I didn’t know what day it was, either the date or the day of the week, but there were plenty of cars on the road and the bus station was open when I reached it.
I was disheveled, unshaven, unwashed, and my clothing was heavily wrinkled; it spoke to the nature of American bus stations that no one gave me a second look.
Even the bored, world-weary attendant at the front desk didn’t hesitate when I presented my three-year-old unused ticket, just accepted it and gave me a stub for the bus.
I found a spot on one of the plastic chairs, waiting among the other exhausted travelers.
I did my best to ignore the rumbling in my stomach.
At least there was a public water fountain.
It was rust-stained, but the water that came bubbling out tasted fine after I let it run for a few seconds.
The bus departed a little after nine. It was a twelve-hour trip.
I sat next to an older woman who tried to engage me in conversation.
She was anxious to talk to someone, to tell her story about traveling across the country to see her daughter and her daughter’s new fiancé, whom she’d never met.
She was going to surprise them, and seemed to want validation from me, a total stranger, that she was doing the right thing.
I demurred and murmured half-hearted words and grunts.
Eventually she fell silent when she realized I wasn’t going to ease her anxiety. I was far too wrapped up in my own.
I stared out the window and tried not to think about how the cars on the freeway looked different. How the styles had changed before my eyes.
I tried not to imagine what Lyle looked like now.

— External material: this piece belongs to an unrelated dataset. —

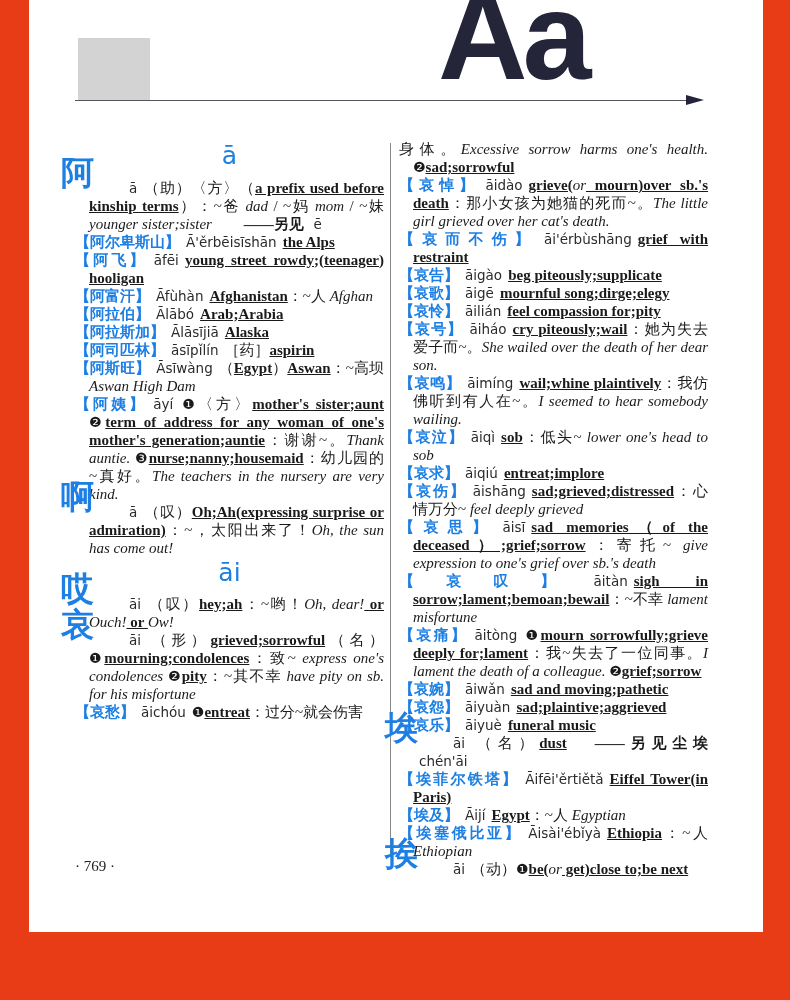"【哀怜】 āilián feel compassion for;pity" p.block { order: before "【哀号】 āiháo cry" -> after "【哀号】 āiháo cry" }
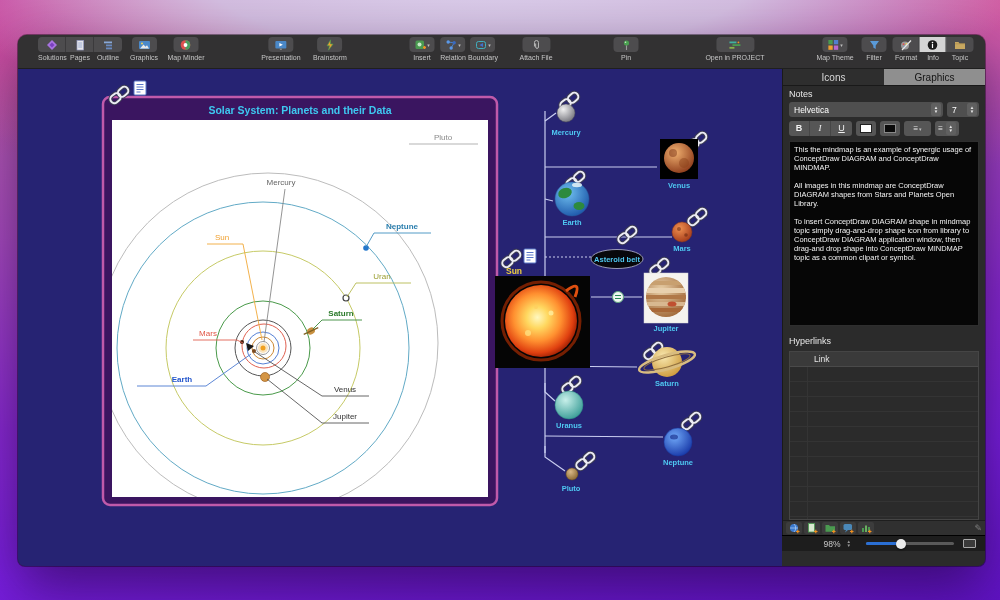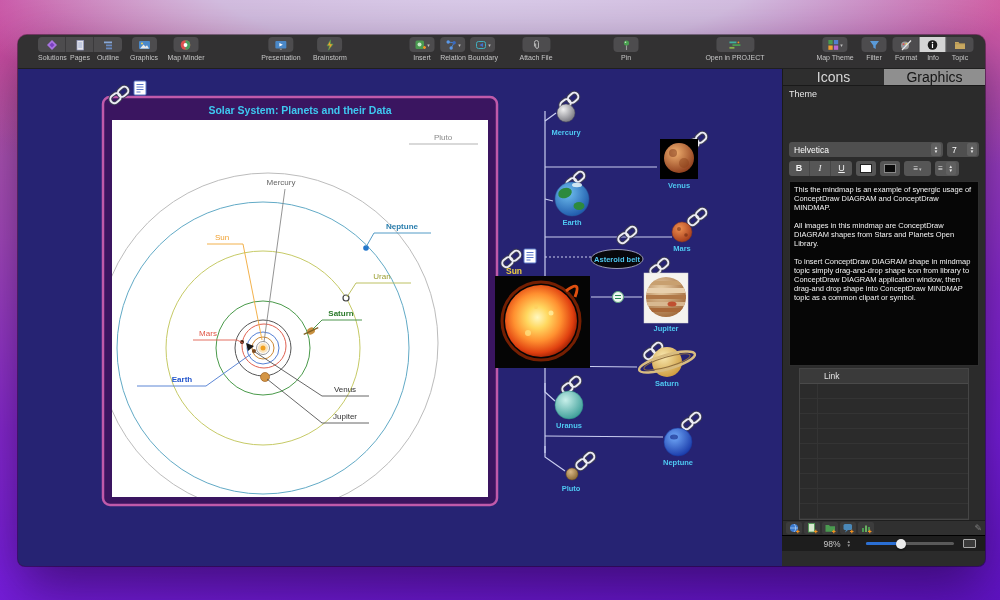"Icons" .ptab { font-size: 14px -> 10px }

I tried not to wonder how I was going to find them if they’d moved in the last three years.
I tried not to think about Amy making love to another man, her lips pressed to another man’s mouth, her legs twined around another man’s legs.
I tried, but my thoughts kept going back, like a tongue unable to resist prodding a new sore.
I overheard the couple in the seat behind me chatting about someone seemingly famous I’d never heard of.
It took me several minutes to realize they were talking about the president of the United States.
The couple went on about their disgust with some recent policy the president enacted.
They talked about wars, plural, happening in the Middle East, civil unrest in China, and how a hundred million people were starving worldwide.
There was also a new superbug resistant to even the newest and most powerful antibiotics.
It all sounded terribly important and frightening, but they spoke with an odd detachment, almost as if they’d seen the events in a movie the night before instead of hearing it on the morning news.
I couldn’t muster the energy to care about any of it.
I huddled in the seat as the world went by outside, half listening to the murmurs around me, my thoughts traveling in endless circles.